* DATASET ENTRIES:
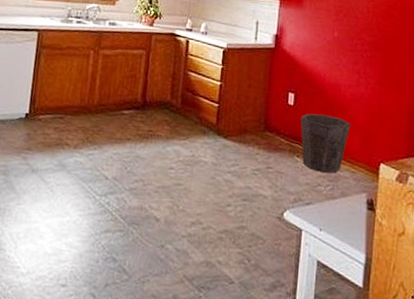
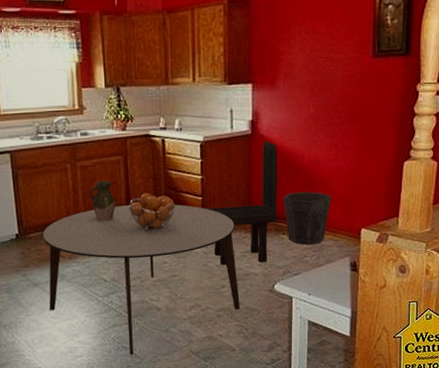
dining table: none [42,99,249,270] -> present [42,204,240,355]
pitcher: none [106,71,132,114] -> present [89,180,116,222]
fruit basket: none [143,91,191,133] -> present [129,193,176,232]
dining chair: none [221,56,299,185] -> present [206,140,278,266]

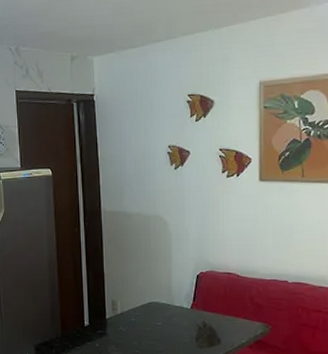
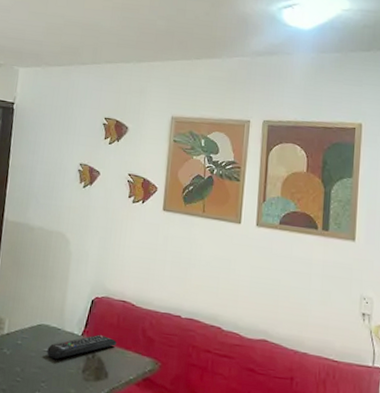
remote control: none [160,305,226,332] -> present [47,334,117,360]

* * *

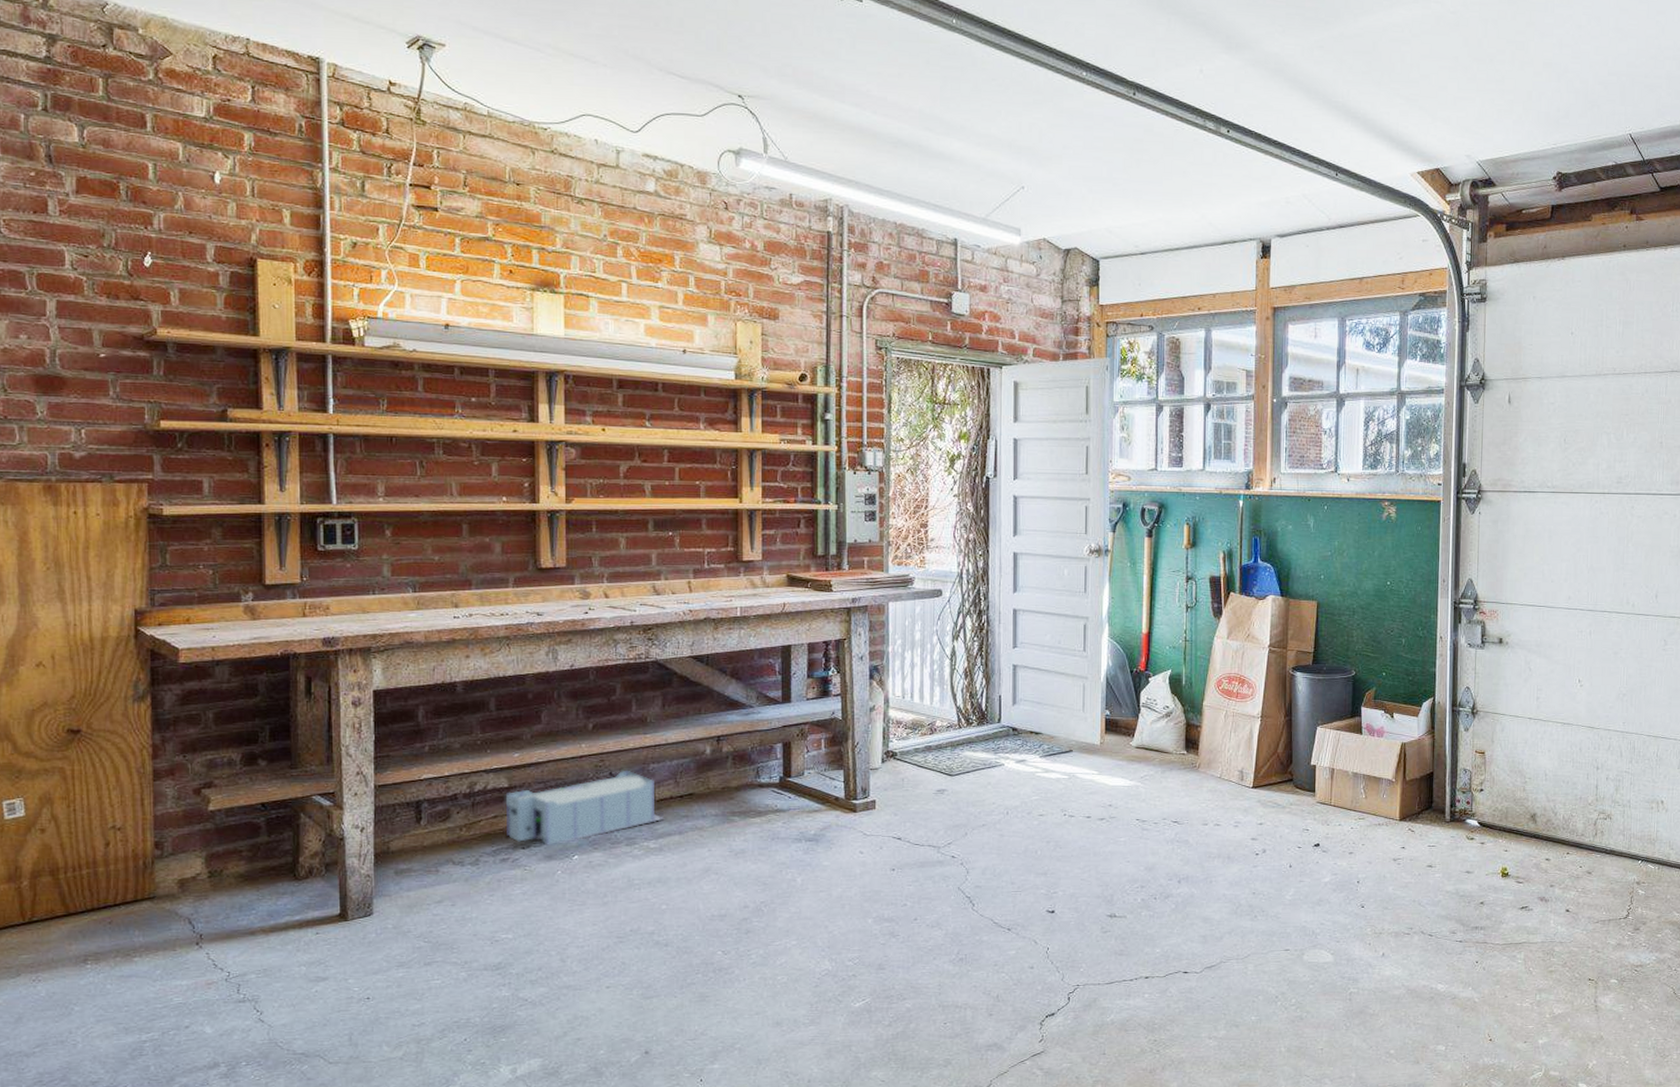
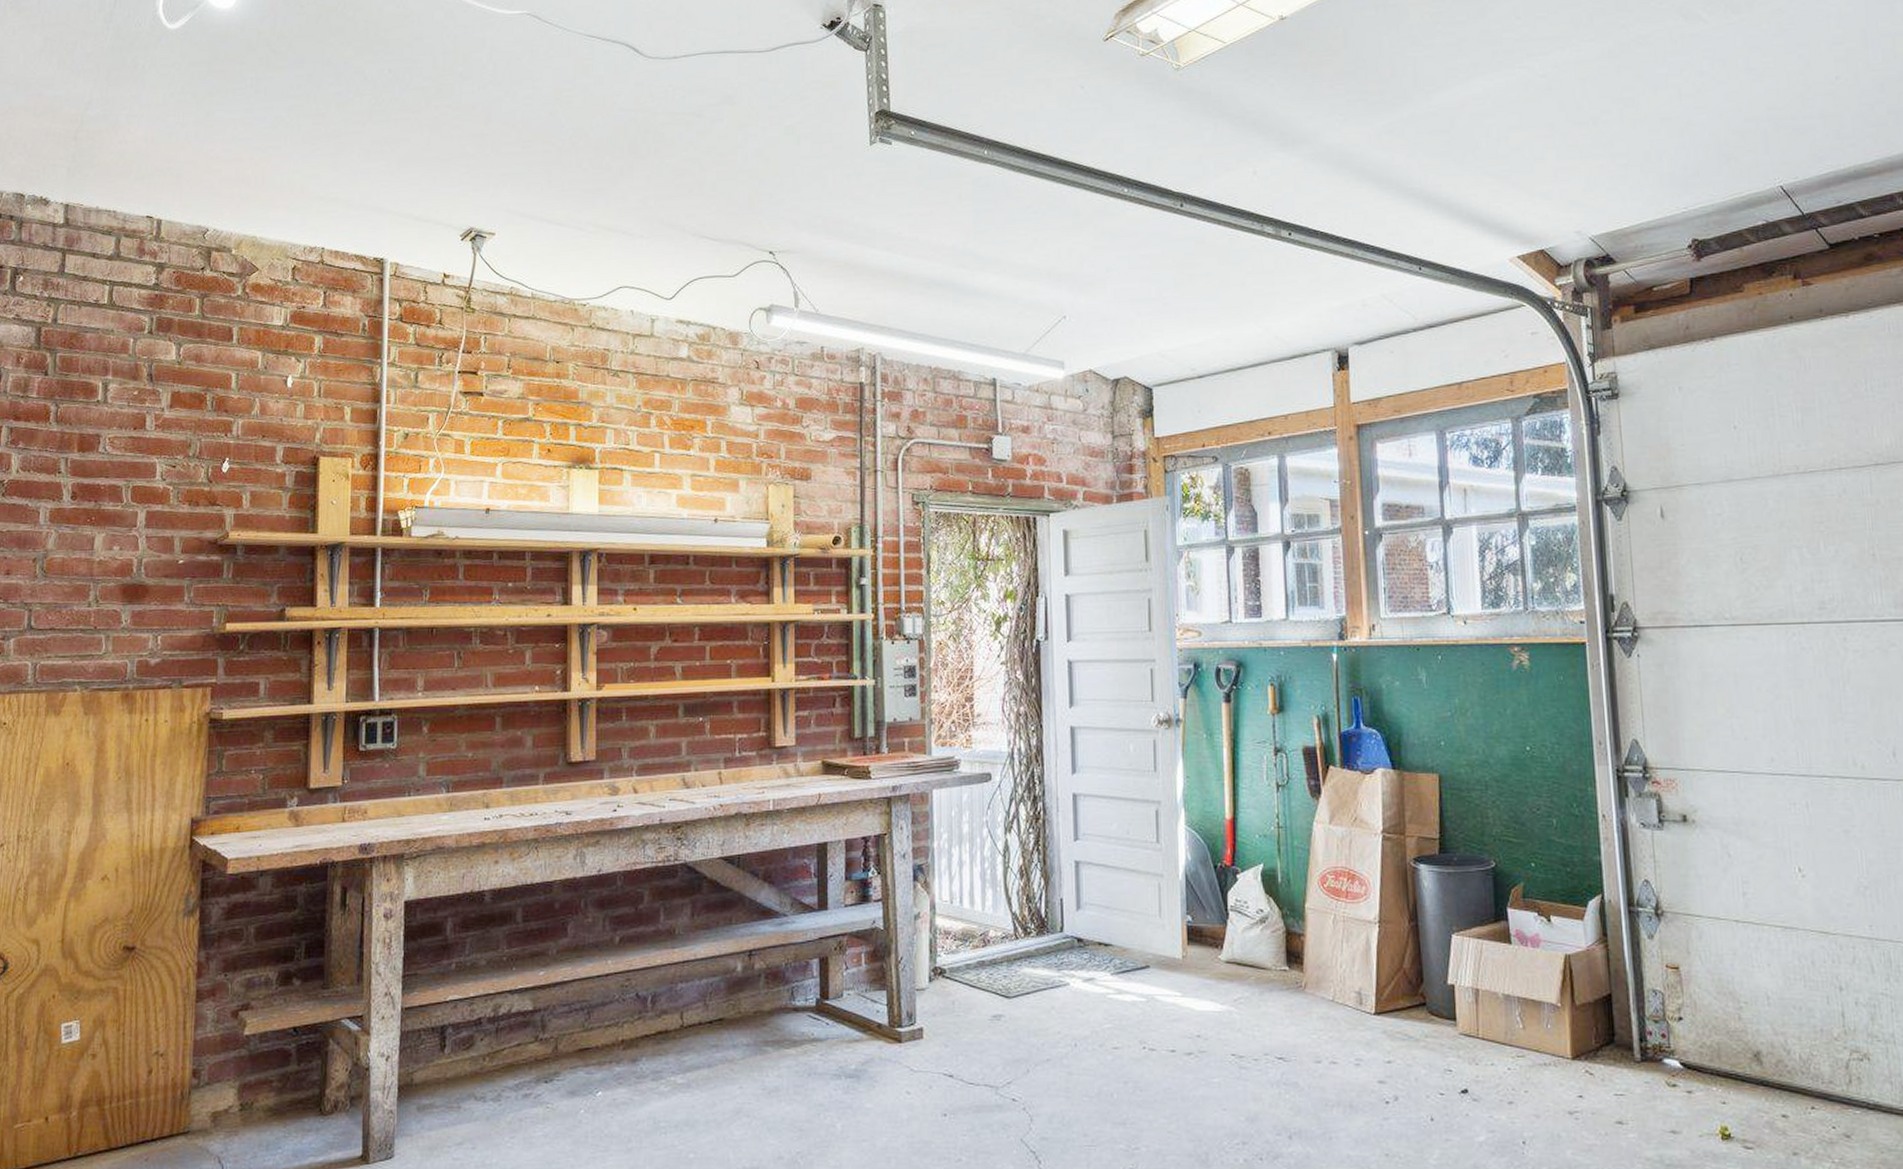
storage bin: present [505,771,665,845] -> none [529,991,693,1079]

* INSTRUCTIONS FOR THE TASK: Give again the lines of the listing above that run from the one with "fruit basket: none" up to and including the one with "remote control: none". Keep them exact and omit the pictures.

* SOLVED PROBLEM:
fruit basket: none [143,91,191,133] -> present [129,193,176,232]
dining chair: none [221,56,299,185] -> present [206,140,278,266]

remote control: none [160,305,226,332] -> present [47,334,117,360]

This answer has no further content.